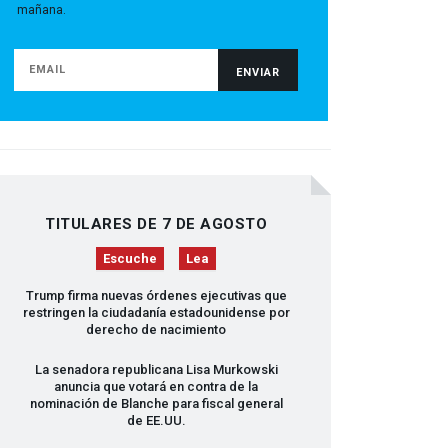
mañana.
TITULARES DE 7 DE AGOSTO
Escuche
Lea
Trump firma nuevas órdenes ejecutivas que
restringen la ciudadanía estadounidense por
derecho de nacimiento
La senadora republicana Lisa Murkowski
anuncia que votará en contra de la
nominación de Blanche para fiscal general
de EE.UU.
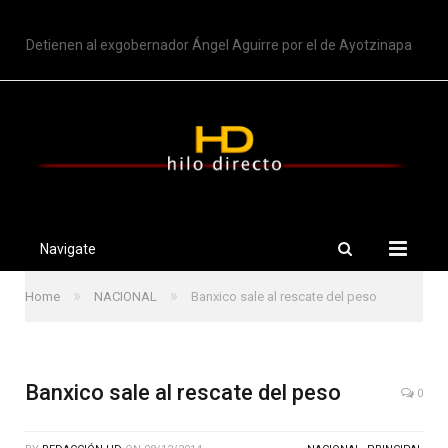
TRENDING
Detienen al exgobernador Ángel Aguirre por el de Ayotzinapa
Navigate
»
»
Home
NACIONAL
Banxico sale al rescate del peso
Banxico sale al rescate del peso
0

==

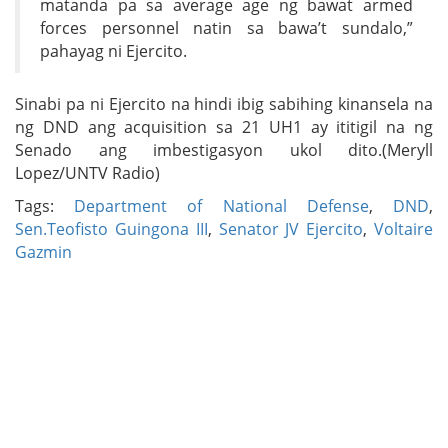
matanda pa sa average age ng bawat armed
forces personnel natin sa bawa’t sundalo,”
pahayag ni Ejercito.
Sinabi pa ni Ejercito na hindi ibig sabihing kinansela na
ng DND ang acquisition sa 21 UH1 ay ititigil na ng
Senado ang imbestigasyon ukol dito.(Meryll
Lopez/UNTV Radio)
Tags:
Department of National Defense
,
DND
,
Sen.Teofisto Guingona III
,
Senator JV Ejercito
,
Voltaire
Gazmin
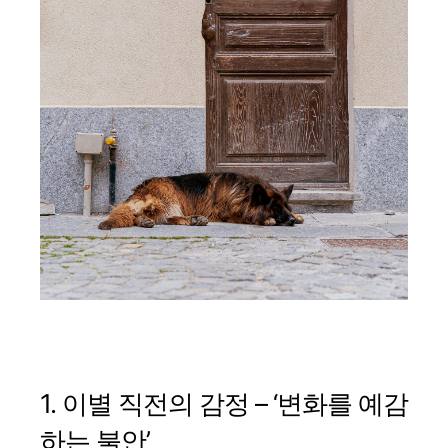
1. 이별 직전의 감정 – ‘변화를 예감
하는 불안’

* * *

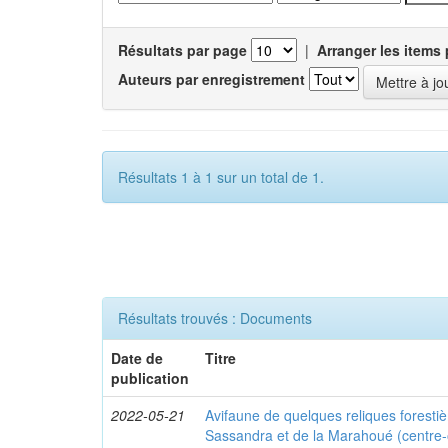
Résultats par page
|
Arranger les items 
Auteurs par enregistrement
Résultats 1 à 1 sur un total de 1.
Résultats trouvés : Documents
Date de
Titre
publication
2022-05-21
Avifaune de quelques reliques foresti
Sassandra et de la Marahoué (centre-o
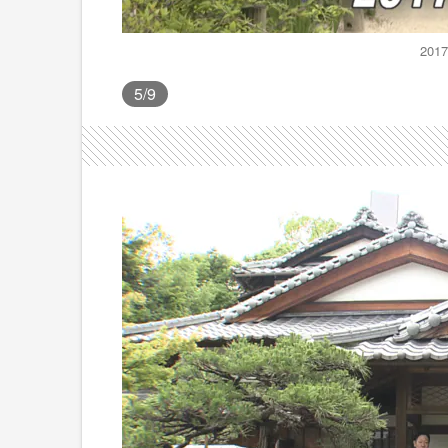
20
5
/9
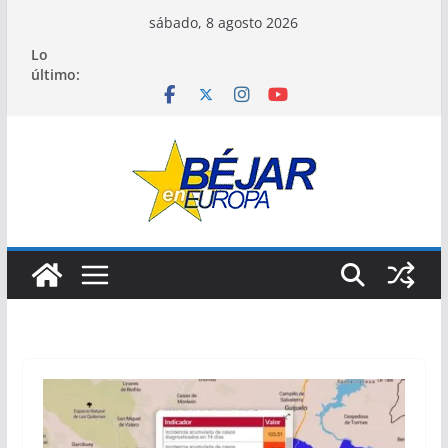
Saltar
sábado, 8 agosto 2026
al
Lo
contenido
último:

# Problem requirements
Find every line in the rows above that contains the word "Résultats" and copy each of those lines.

# Response to this task
Résultats par page
Résultats 1 à 1 sur un total de 1.
Résultats trouvés : Documents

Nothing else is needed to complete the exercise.